- [Work instructions]:
Look through the listing below and report every line that contains "Disney".

◇ ◇ ◇

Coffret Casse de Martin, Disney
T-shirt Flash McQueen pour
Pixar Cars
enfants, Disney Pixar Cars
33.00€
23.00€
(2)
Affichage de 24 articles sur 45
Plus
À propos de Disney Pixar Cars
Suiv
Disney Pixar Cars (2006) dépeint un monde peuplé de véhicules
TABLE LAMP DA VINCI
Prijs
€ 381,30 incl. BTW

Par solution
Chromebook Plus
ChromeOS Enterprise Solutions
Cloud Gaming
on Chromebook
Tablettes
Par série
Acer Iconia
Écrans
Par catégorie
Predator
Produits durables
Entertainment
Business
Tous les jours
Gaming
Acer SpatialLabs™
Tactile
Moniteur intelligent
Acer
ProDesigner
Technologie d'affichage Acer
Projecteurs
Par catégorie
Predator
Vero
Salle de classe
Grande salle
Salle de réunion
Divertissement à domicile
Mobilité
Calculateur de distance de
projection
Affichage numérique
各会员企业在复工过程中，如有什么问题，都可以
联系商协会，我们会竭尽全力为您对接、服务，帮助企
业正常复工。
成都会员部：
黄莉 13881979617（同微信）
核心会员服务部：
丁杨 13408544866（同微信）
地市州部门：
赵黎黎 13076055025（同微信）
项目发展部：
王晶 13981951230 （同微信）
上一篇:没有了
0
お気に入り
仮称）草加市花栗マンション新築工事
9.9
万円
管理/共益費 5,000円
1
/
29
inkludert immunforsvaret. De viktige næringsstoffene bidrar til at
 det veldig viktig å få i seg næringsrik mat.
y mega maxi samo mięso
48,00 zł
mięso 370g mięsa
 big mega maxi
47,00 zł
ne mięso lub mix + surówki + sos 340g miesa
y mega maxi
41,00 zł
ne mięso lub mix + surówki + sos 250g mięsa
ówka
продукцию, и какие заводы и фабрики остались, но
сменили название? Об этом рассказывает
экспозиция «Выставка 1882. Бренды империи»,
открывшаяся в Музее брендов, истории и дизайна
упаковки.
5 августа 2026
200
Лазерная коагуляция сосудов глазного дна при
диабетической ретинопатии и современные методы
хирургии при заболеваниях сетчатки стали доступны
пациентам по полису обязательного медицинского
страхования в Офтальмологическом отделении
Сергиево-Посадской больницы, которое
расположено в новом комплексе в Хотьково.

◇ ◇ ◇

- [The completed task]:
Coffret Casse de Martin, Disney
enfants, Disney Pixar Cars
À propos de Disney Pixar Cars
Disney Pixar Cars (2006) dépeint un monde peuplé de véhicules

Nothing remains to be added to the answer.